Verbatim copy, images omitted: return the full listing.

-=-=-=-=-

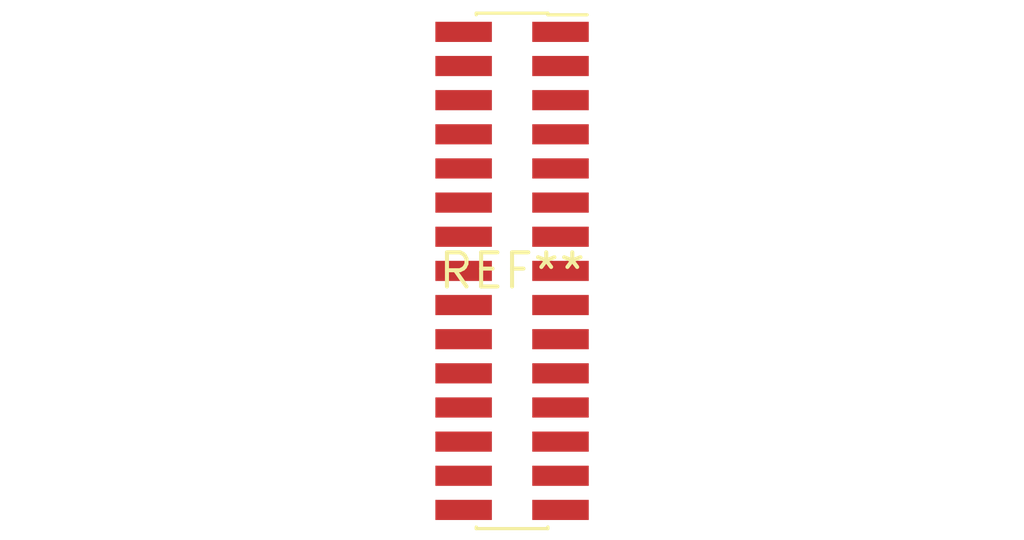
<source format=kicad_pcb>
(kicad_pcb (version 20240108) (generator pcbnew)

  (general
    (thickness 1.6)
  )

  (paper "A4")
  (layers
    (0 "F.Cu" signal)
    (31 "B.Cu" signal)
    (32 "B.Adhes" user "B.Adhesive")
    (33 "F.Adhes" user "F.Adhesive")
    (34 "B.Paste" user)
    (35 "F.Paste" user)
    (36 "B.SilkS" user "B.Silkscreen")
    (37 "F.SilkS" user "F.Silkscreen")
    (38 "B.Mask" user)
    (39 "F.Mask" user)
    (40 "Dwgs.User" user "User.Drawings")
    (41 "Cmts.User" user "User.Comments")
    (42 "Eco1.User" user "User.Eco1")
    (43 "Eco2.User" user "User.Eco2")
    (44 "Edge.Cuts" user)
    (45 "Margin" user)
    (46 "B.CrtYd" user "B.Courtyard")
    (47 "F.CrtYd" user "F.Courtyard")
    (48 "B.Fab" user)
    (49 "F.Fab" user)
    (50 "User.1" user)
    (51 "User.2" user)
    (52 "User.3" user)
    (53 "User.4" user)
    (54 "User.5" user)
    (55 "User.6" user)
    (56 "User.7" user)
    (57 "User.8" user)
    (58 "User.9" user)
  )

  (setup
    (pad_to_mask_clearance 0)
    (pcbplotparams
      (layerselection 0x00010fc_ffffffff)
      (plot_on_all_layers_selection 0x0000000_00000000)
      (disableapertmacros false)
      (usegerberextensions false)
      (usegerberattributes false)
      (usegerberadvancedattributes false)
      (creategerberjobfile false)
      (dashed_line_dash_ratio 12.000000)
      (dashed_line_gap_ratio 3.000000)
      (svgprecision 4)
      (plotframeref false)
      (viasonmask false)
      (mode 1)
      (useauxorigin false)
      (hpglpennumber 1)
      (hpglpenspeed 20)
      (hpglpendiameter 15.000000)
      (dxfpolygonmode false)
      (dxfimperialunits false)
      (dxfusepcbnewfont false)
      (psnegative false)
      (psa4output false)
      (plotreference false)
      (plotvalue false)
      (plotinvisibletext false)
      (sketchpadsonfab false)
      (subtractmaskfromsilk false)
      (outputformat 1)
      (mirror false)
      (drillshape 1)
      (scaleselection 1)
      (outputdirectory "")
    )
  )

  (net 0 "")

  (footprint "PinSocket_2x15_P1.27mm_Vertical_SMD" (layer "F.Cu") (at 0 0))

)

</source>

-=-=-=-=-

■ Finished exercise:
<source format=kicad_pcb>
(kicad_pcb (version 20240108) (generator pcbnew)

  (general
    (thickness 1.6)
  )

  (paper "A4")
  (layers
    (0 "F.Cu" signal)
    (31 "B.Cu" signal)
    (32 "B.Adhes" user "B.Adhesive")
    (33 "F.Adhes" user "F.Adhesive")
    (34 "B.Paste" user)
    (35 "F.Paste" user)
    (36 "B.SilkS" user "B.Silkscreen")
    (37 "F.SilkS" user "F.Silkscreen")
    (38 "B.Mask" user)
    (39 "F.Mask" user)
    (40 "Dwgs.User" user "User.Drawings")
    (41 "Cmts.User" user "User.Comments")
    (42 "Eco1.User" user "User.Eco1")
    (43 "Eco2.User" user "User.Eco2")
    (44 "Edge.Cuts" user)
    (45 "Margin" user)
    (46 "B.CrtYd" user "B.Courtyard")
    (47 "F.CrtYd" user "F.Courtyard")
    (48 "B.Fab" user)
    (49 "F.Fab" user)
    (50 "User.1" user)
    (51 "User.2" user)
    (52 "User.3" user)
    (53 "User.4" user)
    (54 "User.5" user)
    (55 "User.6" user)
    (56 "User.7" user)
    (57 "User.8" user)
    (58 "User.9" user)
  )

  (setup
    (pad_to_mask_clearance 0)
    (pcbplotparams
      (layerselection 0x00010fc_ffffffff)
      (plot_on_all_layers_selection 0x0000000_00000000)
      (disableapertmacros false)
      (usegerberextensions false)
      (usegerberattributes false)
      (usegerberadvancedattributes false)
      (creategerberjobfile false)
      (dashed_line_dash_ratio 12.000000)
      (dashed_line_gap_ratio 3.000000)
      (svgprecision 4)
      (plotframeref false)
      (viasonmask false)
      (mode 1)
      (useauxorigin false)
      (hpglpennumber 1)
      (hpglpenspeed 20)
      (hpglpendiameter 15.000000)
      (dxfpolygonmode false)
      (dxfimperialunits false)
      (dxfusepcbnewfont false)
      (psnegative false)
      (psa4output false)
      (plotreference false)
      (plotvalue false)
      (plotinvisibletext false)
      (sketchpadsonfab false)
      (subtractmaskfromsilk false)
      (outputformat 1)
      (mirror false)
      (drillshape 1)
      (scaleselection 1)
      (outputdirectory "")
    )
  )

  (net 0 "")

  (footprint "PinSocket_2x15_P1.27mm_Vertical_SMD" (layer "F.Cu") (at 0 0))

)

</source>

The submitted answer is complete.